Text block:
○ ○ ○ ○ ○ ○ ○

Recent digital cross connect systems (DCSs or DXCs) support numerous high-speed signals, and allow for cross-connection of DS1s, DS3s and even STS-3s/12c and so on, from any input to any output. Advanced DCSs can support numerous subtending rings simultaneously.

Network architectures

SONET and SDH have a limited number of architectures defined. These architectures allow for efficient bandwidth usage as well as protection (i.e. the ability to transmit traffic even when part of the network has failed), and are fundamental to the worldwide deployment of SONET and SDH for moving digital traffic. Every SDH/SONET connection on the optical physical layer uses two optical fibers, regardless of the transmission speed.

Linear Automatic Protection Switching

Linear Automatic Protection Switching (APS), also known as 1+1, involves four fibers: two working fibers (one in each direction), and two protection fibers. Switching is based on the line state, and may be unidirectional (with each direction switching independently), or bidirectional (where the network elements at each end negotiate so that both directions are generally carried on the same pair of fibers).

Unidirectional path-switched ring

In unidirectional path-switched rings (UPSRs), two redundant (path-level) copies of protected traffic are sent in either direction around a ring. A selector at the egress node determines which copy has the highest quality, and uses that copy, thus coping if one copy deteriorates due to a broken fiber or other failure. UPSRs tend to sit nearer to the edge of a network, and as such are sometimes called collector rings. Because the same data is sent around the ring in both directions, the total capacity of a UPSR is equal to the line rate N of the OC-N ring.[22] For example, in an OC-3 ring with 3 STS-1s used to transport 3 DS-3s from ingress node A to the egress node D, 100 percent of the ring bandwidth (N=3) would be consumed by nodes A and D. Any other nodes on the ring could only act as pass-through nodes. The SDH equivalent of UPSR is subnetwork connection protection (SNCP); SNCP does not impose a ring topology, but may also be used in mesh topologies.

Bidirectional line-switched ring

Bidirectional line-switched ring (BLSR) comes in two varieties: two-fiber BLSR and four-fiber BLSR. BLSRs switch at the line layer. Unlike UPSR, BLSR does not send redundant copies from ingress to egress. Rather, the ring nodes adjacent to the failure reroute the traffic "the long way" around the ring on the protection fibers. BLSRs trade cost and complexity for bandwidth efficiency, as well as the ability to support "extra traffic" that can be pre-empted when a protection switching event occurs. In four-fiber ring, either single node failures, or multiple line failures can be supported, since a failure or maintenance action on one line causes the protection fiber connecting two nodes to be used rather than looping it around the ring.

○ ○ ○ ○ ○ ○ ○

Continue the passage on SONET and SDH network architectures, starting after its last sentence.

Given information:

○ ○ ○ ○ ○ ○ ○

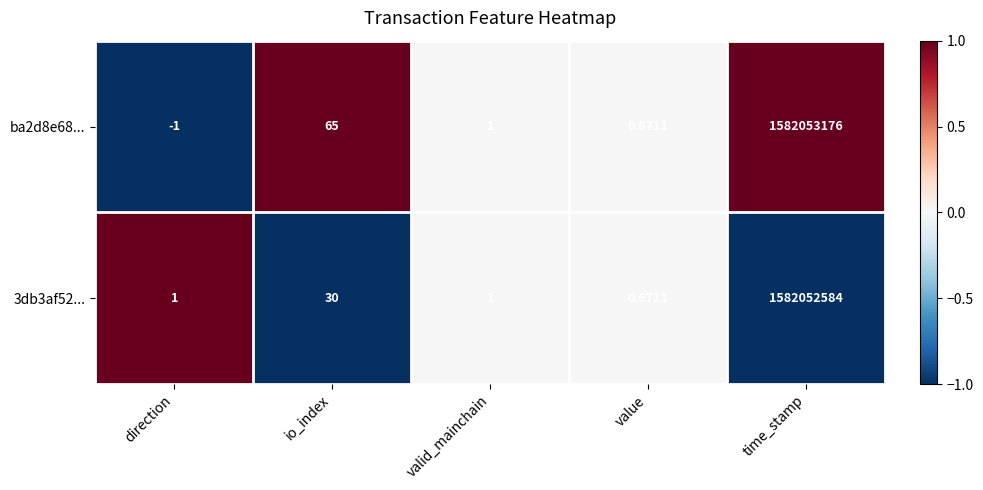

List the labels in order of ba2d8e68... value, largest first.

time_stamp, io_index, valid_mainchain, value, direction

○ ○ ○ ○ ○ ○ ○

Output of the task:
BLSRs can operate within a metropolitan region or, often, will move traffic between municipalities. Because a BLSR does not send redundant copies from ingress to egress, the total bandwidth that a BLSR can support is not limited to the line rate N of the OC-N ring, and can actually be larger than N depending upon the traffic pattern on the ring.[23] In the best case, all traffic is between adjacent nodes. The worst case is when all traffic on the ring egresses from a single node, i.e., the BLSR is serving as a collector ring. In this case, the bandwidth that the ring can support is equal to the line rate N of the OC-N ring. This is why BLSRs are seldom, if ever, deployed in collector rings, but often deployed in inter-office rings. The SDH equivalent of BLSR is called Multiplex Section-Shared Protection Ring (MS-SPRING).

Synchronization

Clock sources used for synchronization in telecommunications networks are rated by quality, commonly called a stratum.[24] Typically, a network element uses the highest quality stratum available to it, which can be determined by monitoring the synchronization status messages (SSM) of selected clock sources.

Synchronization sources available to a network element are:[citation needed]

Local external timing
This is generated by an atomic cesium clock or a satellite-derived clock by a device in the same central office as the network element. The interface is often a DS1, with sync-status messages supplied by the clock and placed into the DS1 overhead.
Line-derived timing
A network element can choose (or be configured) to derive its timing from the line-level, by monitoring the S1 sync-status bytes to ensure quality.
Holdover
As a last resort, in the absence of higher quality timing, a network element can go into a holdover mode until higher-quality external timing becomes available again. In this mode, the network element uses its own timing circuits as a reference.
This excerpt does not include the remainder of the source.